Beruntung Nini dan Dewi tidak menyadari keanehanku. Keduanya melihatku sebagaimana seorang Mentari bersikap. Aku mati-matian menyembunyikan perasaan, berlindung dibalik alasan-alasan kebohongan seperti melewatkan sarapan karena ingin memeriksa keadaan perpustakaan lebih dulu.

Pikiranku melayang begitu berada di perpustakaan. Sejujurnya bukan tempat ini yang ingin kudatangi. Bertemu muka dengan Prawira adalah obat paling manjur. Tapi aku perlu menahan diri. Sekalipun memutuskan memercayainya bukan berarti keraguan sepenuhnya sirna. Hal semacam ini perlu mendengar pernyataan dari kedua belah pihak yang terkait.

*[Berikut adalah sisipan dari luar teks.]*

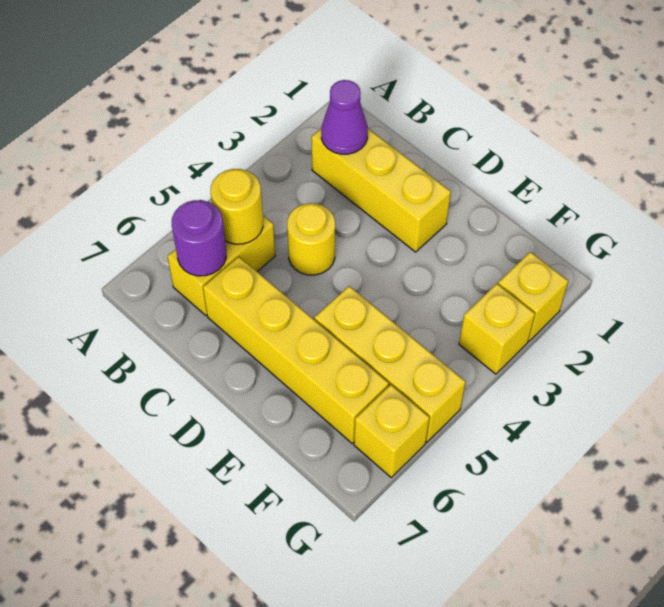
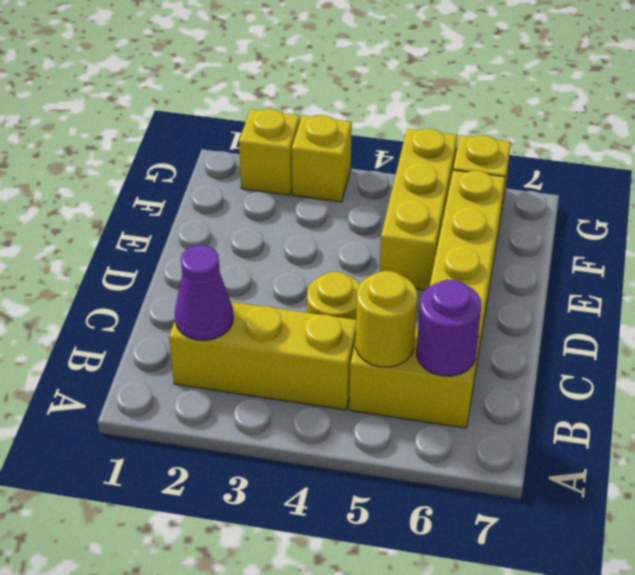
yellow 1x3 brick [312,129,451,252] -> yellow 1x3 brick turned to [169,302,356,410]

Kemunculan diam-diam Prawira di perpustakaan cukup mengejutkan sekaligus melegakan. Entah sejak kapan ia berada di tempat ini. Ternyata aku membutuhkannya bahkan ketika otakku kacau balau mempertanyakan kebenaran kehamilan Widuri. Di tengah gempuran ketidakpastian logika tetap berfungsi. Aku menghindari menumpahkan kegelisahan dengan cara yang buruk.

Sebelum kembali ke Bandung, Prawira berjanji akan membawa kebenaran ke hadapanku. Kepercayan dirinya seolah menyakinkan diriku tidak perlu ragu. Aku sendiri mengambil keputusan menghadapi permainan Widuri apapun risikonya. Tindakannya kali ini melampaui batas yang bisa kuterima. Jika dibiarkan entah apalagi kemungkinan terburuk yang sanggup perempuan itu lakukan.